John Galt Solutions, Inc.
- Type: Private company
- Industry: Supply Chain Management Enterprise Software
- Founded: 1996
- Headquarters: Dallas, Texas, USA
- Key people: Anne Omrod (CEO)
- Number of employees: NA
- Website: johngalt.com

= John Galt Solutions =

John Galt Solutions is a software company that provides forecasting and supply chain management software.

==Overview==
John Galt Solutions is a privately held software company that provides forecasting and end-to-end supply chain planning for global enterprises and mid-market companies.

Founded in 1996 and headquartered in Chicago, they claim more than 6,000 customers worldwide use John Galt Solutions products every day.

==History==
John Galt Solutions was founded in 1996 by Annemarie Omrod. The company is named after the iconic figure in Ayn Rand's novel Atlas Shrugged, John Galt. John Galt Solutions' initial projects involved building data warehouses for utility companies. In 1997, John Galt Solutions built its forecasting tool the ForecastX Wizard.

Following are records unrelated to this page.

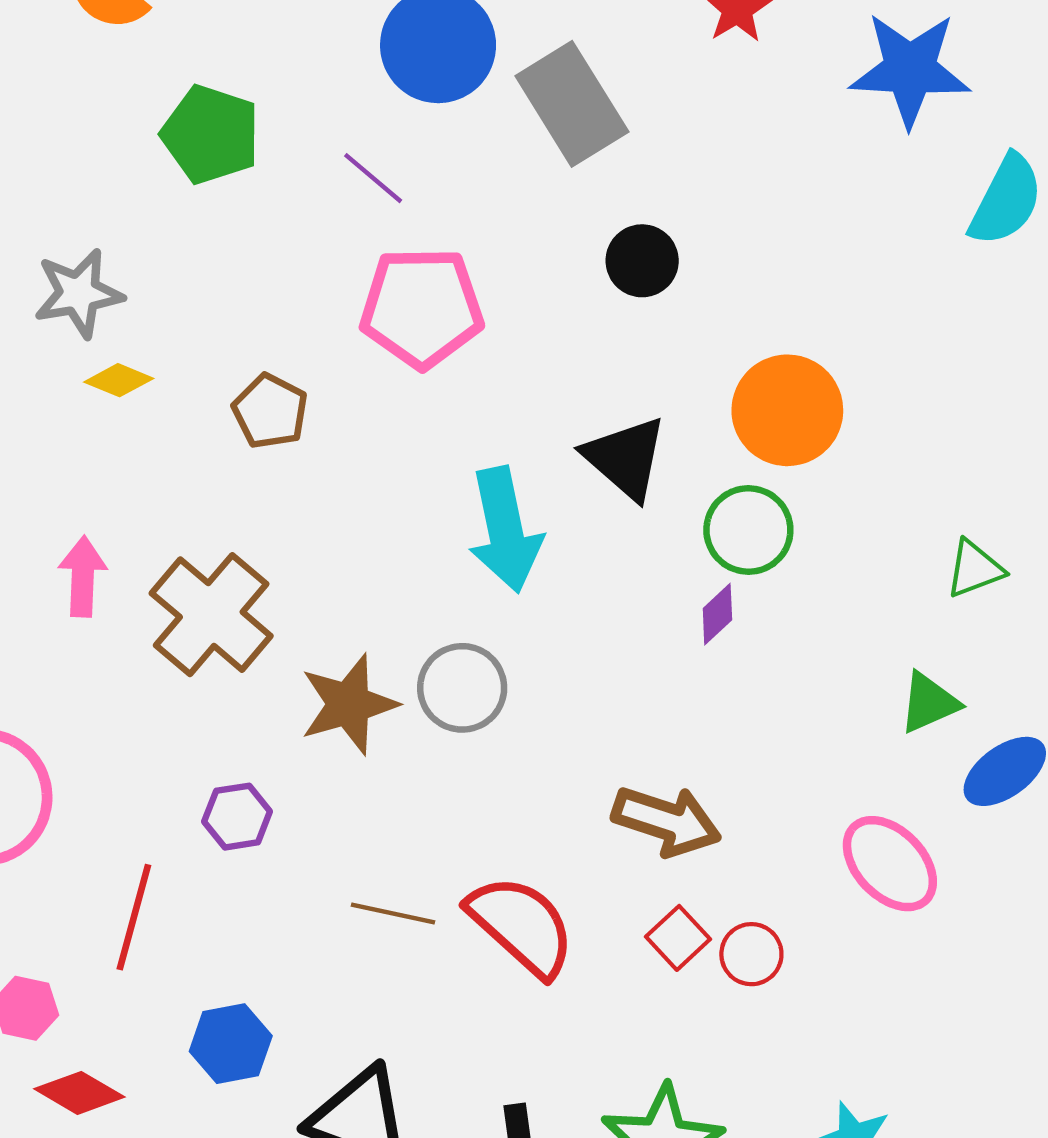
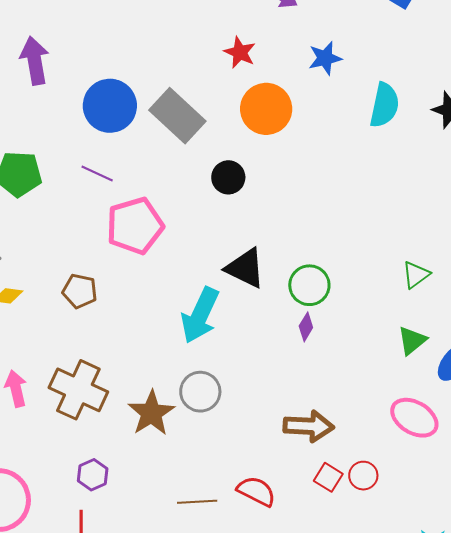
blue star: (910, 70) -> (325, 58), size x0.6
orange circle: (787, 410) -> (266, 109), moved
cyan arrow: (505, 530) -> (200, 315), turned 52
purple hexagon: (237, 817) -> (93, 475), moved
red semicircle: (521, 926) -> (256, 491), size x0.7

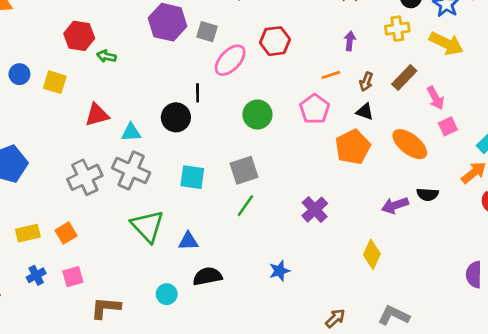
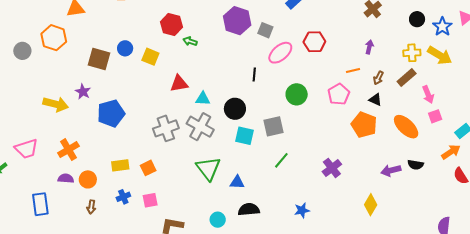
yellow cross: (397, 29) -> (412, 53), moved
black circle: (176, 117) -> (235, 109), moved
orange pentagon: (353, 147) -> (364, 125), turned -30
gray square: (244, 170) -> (273, 126), moved

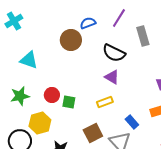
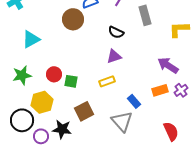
black semicircle: (114, 53) -> (116, 32), size x0.7
cyan triangle: (29, 60) -> (31, 39), turned -48
purple triangle: (112, 77) -> (114, 56), turned -49
brown square: (93, 133) -> (84, 111), moved

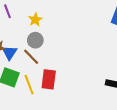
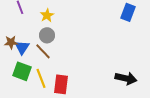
red rectangle: (49, 79) -> (61, 84), moved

In December 1998, ForecastX competed in the M3 Forecasting Competition, an academic forecasting accuracy competition sponsored by INSEAD (the European Institute of Business Administration), finishing in the top two positions in all categories.

In conjunction with Holt Wilson (Central Michigan University) and Barry Keating (Notre Dame University), John Galt Solutions published Business Forecasting (6th Edition).

The company has strategic partnerships with PeopleSoft, Oracle, Infor and QAD.